The "Reading First" Story Continues

This is from ABC News:
Study: Bias by the Billions in Flawed Ed Program

February 23, 2007 11:16 AM

Justin Rood Reports:

Top Education Department officials, including former Secretary Rod Paige, allowed specialists to improperly encourage state and local officials to spend billions of dollars in federal grant money with a small group of companies, government investigators have concluded.

In educating state and local officials about the department's Reading First grant program, officials loaded expert panels with speakers who overwhelmingly preferred products from a handful of educational companies, according to a report released yesterday by the Education Department's inspector general.

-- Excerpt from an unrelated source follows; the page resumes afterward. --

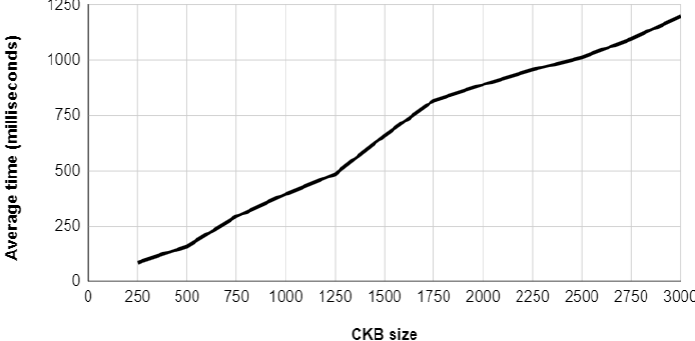
Figure 5. Average execution time of the proposed learning method when facing larger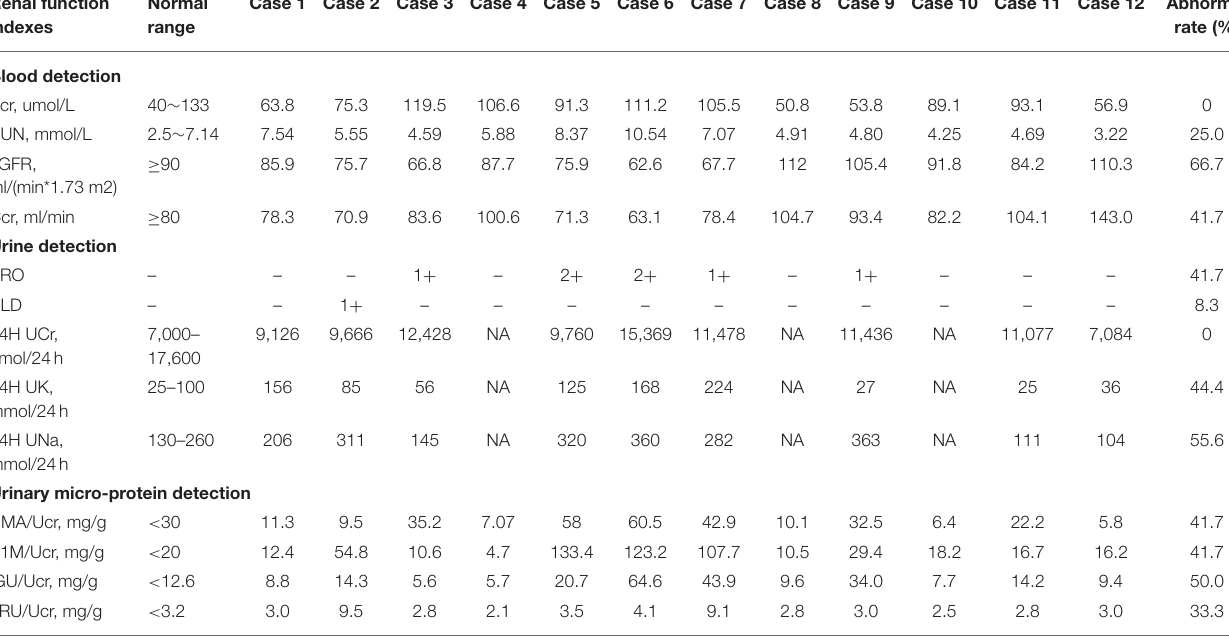
TABLE 1 | Renal function indicators of the COVID-19 patients in peak of disease. Renal function indexes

"It sounded like a sales job," one attendee complained in comments to the department which were reviewed by IG officials. "Why are certain approaches disregarded[?]" asked another. "We did not get the whole picture," wrote a third.

"Arrogant! You must think us stupid and uncaring," wrote another. "What else would explain how you talk down to us, preach to us, treat us like morons. I don't experience this level of a 'sell' job when I buy a car." The sessions, known as "the [Education] Secretary's Readership Language Academies," were largely controlled by senior Education Department officials, the investigators found.

The department is barred from interfering with curriculum decisions by state and local education officials.

What's more, the department appointed certain advisors to help state and local officials make spending decisions with their grant money, despite the fact that they had financial ties to the companies whose products were under consideration by those officials, the report found.

Read the rest here, and a different account from Education Week (via Citizens for Responsibility and Ethics in Washington) here.

2 comments:

mmoore said...

I think this is the tip of the iceberg. This top down model is prevalent in a number of states I know of and probably many I don't know of. However, on the state level, no one is going aqfter either the people or the approaches. Georgia is severely limited in the programs Reading First allows and all of them are horrible.

Don said...

I agree. To me, this(the whole Reading First fiasco) is a classic example of how top-down models of school reform are destined to fail. It seems as though the Dept. of Ed. started out with the assumption that teachers were the enemy but if you had a big enough stick you could beat them into submission. That might "work" for a year or two, but it has virtually no chance of causing lasting change.